Ieri, per legare quelle mani, il centrodestra ha imposto ai suoi di non ritirare la scheda. Risultato: 441 astenuti, lontani dai 505 voti che servono per eleggere il capo dello Stato, anche considerando i 12 che hanno disobbedito all’ordine. Giorgia Meloni non ha gradito, avrebbe preferito andare alla conta su un nome. Ma Salvini le ha spiegato che nessuno – a cominciare dalla decapitata Forza Italia – poteva garantire di fermare i segnali incontrollati. Come quelli arrivati dall’altra metà dell’emiciclo che ieri ha tributato 166 voti a Sergio Mattarella.
Un parlamentare su tre dei 540 votanti ha chiesto al capo dello Stato di fare il bis. Un appello trasversale, probabilmente più scarno del previsto perché il Pd (e i 5S, costretti poi a dire che si era lasciata “libertà di coscienza”) hanno messo i caporioni a conteggiare i secondi di permanenza nel catafalco per obbligare tutti alla scheda bianca: ci sono gli eletti di Leu, un pezzo di 5 Stelle (un nutrito gruppo di senatori sostiene questa tesi da tempo), alcuni seguaci di Luigi Di Maio, esponenti dem vicini a Dario Franceschini. Il sogno del mantenimento dello status quo (Draghi a palazzo Chigi, Mattarella al Quirinale) è quello che consentirebbe di blindare la legislatura per un altro anno, la soluzione indolore, il freezer della politica. Ma è chiaro che sarebbe anche un segnale di estrema debolezza – oltreché dai profili costituzionali labilissimi – a cui arrivare solo per conclamata disperazione. Anche perché, dal Colle lo hanno chiarito più volte, per convincere Mattarella a restare servirebbe un’acclamazione del Parlamento intero (al massimo si tollererebbe l’astensione di Giorgia Meloni) e soprattutto dovrebbe arrivare dopo una processione dei leader al Quirinale.

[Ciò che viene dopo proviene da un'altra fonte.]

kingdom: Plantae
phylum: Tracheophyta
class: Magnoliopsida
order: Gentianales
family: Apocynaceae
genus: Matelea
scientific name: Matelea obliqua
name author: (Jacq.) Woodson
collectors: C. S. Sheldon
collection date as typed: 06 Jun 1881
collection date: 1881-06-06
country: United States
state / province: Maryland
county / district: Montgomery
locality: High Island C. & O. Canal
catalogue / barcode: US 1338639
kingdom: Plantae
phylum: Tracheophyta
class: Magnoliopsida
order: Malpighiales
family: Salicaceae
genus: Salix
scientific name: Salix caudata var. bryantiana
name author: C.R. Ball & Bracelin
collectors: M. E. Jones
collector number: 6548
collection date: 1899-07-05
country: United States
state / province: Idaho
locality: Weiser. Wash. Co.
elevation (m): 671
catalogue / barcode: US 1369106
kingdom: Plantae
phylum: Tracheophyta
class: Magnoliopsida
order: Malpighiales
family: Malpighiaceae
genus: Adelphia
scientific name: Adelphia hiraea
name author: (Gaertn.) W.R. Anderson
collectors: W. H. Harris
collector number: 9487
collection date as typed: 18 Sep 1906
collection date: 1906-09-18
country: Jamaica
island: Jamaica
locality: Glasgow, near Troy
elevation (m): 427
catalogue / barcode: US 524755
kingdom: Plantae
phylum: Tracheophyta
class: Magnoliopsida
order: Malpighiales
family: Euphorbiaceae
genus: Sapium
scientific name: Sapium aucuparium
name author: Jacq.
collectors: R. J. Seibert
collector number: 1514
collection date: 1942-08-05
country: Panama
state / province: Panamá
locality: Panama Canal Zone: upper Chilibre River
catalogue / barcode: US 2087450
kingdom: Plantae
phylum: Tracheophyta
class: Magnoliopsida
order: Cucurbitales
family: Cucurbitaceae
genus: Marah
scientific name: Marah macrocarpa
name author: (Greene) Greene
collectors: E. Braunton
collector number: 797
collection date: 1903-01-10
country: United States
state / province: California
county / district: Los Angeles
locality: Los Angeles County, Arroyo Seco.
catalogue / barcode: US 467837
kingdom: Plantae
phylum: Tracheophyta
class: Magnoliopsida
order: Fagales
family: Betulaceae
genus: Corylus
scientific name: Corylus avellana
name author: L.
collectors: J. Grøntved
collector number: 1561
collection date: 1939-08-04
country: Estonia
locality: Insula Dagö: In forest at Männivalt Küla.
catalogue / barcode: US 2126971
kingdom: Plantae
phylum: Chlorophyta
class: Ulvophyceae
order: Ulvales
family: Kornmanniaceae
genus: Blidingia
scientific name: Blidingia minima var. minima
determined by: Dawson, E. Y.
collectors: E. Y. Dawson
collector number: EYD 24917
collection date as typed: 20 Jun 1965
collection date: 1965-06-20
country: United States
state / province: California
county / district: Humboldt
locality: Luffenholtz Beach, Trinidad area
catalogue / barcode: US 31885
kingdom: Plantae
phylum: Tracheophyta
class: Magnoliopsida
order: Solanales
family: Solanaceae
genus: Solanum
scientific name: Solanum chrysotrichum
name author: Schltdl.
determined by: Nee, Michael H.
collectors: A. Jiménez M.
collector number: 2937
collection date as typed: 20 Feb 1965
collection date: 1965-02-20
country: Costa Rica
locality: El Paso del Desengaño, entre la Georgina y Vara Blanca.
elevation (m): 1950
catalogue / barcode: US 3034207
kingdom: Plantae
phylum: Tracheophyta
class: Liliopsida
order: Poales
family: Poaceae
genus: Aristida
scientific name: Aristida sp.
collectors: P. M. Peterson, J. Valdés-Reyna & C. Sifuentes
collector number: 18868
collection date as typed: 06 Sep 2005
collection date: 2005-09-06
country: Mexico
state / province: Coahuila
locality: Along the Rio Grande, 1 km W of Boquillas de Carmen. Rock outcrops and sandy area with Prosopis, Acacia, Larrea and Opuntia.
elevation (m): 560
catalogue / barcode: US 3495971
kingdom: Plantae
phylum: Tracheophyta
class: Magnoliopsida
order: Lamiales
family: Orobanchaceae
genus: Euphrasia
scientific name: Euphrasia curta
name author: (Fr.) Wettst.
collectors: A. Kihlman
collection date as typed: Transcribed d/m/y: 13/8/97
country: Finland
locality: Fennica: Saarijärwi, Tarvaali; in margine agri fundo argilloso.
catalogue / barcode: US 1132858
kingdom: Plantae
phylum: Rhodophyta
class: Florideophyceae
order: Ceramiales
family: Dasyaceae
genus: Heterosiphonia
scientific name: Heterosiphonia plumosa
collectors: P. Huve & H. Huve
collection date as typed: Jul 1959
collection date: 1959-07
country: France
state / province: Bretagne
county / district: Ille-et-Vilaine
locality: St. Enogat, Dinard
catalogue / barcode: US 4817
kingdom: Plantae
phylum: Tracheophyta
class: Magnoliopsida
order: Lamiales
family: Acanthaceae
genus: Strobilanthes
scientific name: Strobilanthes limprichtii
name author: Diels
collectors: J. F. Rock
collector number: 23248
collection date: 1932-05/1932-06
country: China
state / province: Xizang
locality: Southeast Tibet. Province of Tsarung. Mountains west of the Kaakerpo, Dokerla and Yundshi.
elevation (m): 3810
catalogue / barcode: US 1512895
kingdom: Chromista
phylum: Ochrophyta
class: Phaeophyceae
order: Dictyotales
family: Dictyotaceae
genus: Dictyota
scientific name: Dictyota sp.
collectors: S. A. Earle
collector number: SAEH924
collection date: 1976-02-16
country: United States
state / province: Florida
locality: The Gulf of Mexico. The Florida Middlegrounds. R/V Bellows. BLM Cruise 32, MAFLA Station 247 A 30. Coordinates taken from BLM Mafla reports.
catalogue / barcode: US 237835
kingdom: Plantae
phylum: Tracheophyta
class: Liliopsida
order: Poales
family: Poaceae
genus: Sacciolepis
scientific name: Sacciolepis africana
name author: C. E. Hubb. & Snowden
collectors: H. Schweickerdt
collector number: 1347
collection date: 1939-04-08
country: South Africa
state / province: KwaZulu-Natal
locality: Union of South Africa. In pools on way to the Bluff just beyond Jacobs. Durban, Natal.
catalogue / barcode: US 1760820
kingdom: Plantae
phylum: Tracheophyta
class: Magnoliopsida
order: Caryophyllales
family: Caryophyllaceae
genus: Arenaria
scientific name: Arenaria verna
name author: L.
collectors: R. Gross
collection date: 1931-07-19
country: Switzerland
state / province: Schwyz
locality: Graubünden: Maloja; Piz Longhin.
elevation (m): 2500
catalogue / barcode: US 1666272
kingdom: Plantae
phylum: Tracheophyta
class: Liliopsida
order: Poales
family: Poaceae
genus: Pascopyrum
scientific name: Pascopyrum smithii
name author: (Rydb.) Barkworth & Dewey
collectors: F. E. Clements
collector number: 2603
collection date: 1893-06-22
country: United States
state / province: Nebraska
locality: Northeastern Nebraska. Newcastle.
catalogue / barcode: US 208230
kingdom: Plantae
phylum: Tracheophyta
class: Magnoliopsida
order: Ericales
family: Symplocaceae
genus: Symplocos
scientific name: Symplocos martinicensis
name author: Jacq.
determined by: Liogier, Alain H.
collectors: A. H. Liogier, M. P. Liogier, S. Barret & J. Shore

Già, i leader. Per quanto allo sbando, sono tutti in balia della Lega e del suo capo. Quel Matteo Salvini che non si capisce a che gioco stia giocando. Sibilano i leghisti in Transatlantico: “Siamo anche disposti a votare Draghi, se ci promette che scioglie le Camere e ci fa andare a votare”. Qualcun altro, quando si è fatta sera, ritira fuori l’ipotesi di un blitz su Maria Elisabetta Alberti Casellati. I numeri per fare da solo – lo hanno certificato le astensioni di ieri – il centrodestra non li ha, ma la speranza è sempre quella di pescare nel magma del gruppo misto. Ovviamente, anche questa soluzione sarebbe finalizzata alle elezioni anticipate. Poi è Matteo Salvini ad azzardare un’altra mossa che dà l’idea di quanto si proceda a tentoni, rimettendo sul tavolo il nome di Franco Frattini – già bocciato dai giallorosa – e preparando una nuova rosa di candidati, tra i quali c’è anche Giampiero Massolo (già bocciato da Forza Italia). Il suo nome circolò già ai tempi della formazione del governo gialloverde, come punto di intesa tra Salvini e Di Maio, prima che spuntasse dal nulla l’avvocato Giuseppe Conte. Curiosamente Massolo è un diplomatico come Elisabetta Belloni. Doppiamente curioso il fatto che lui sia stato a capo Dipartimento delle informazioni per la sicurezza tra il 2012 e il 2016, lo stesso incarico di coordinamento dei servizi segreti che da pochi mesi ricopre la stessa Belloni e che – nelle valutazioni delle ultime ore – costituiva il principale ostacolo alla sua candidatura al Quirinale.
Una matassa apocalittica che Mario Draghi spera ancora di venire chiamato a sbrogliare. Sempre che – lo avvertono – riesca a prendere 505 voti.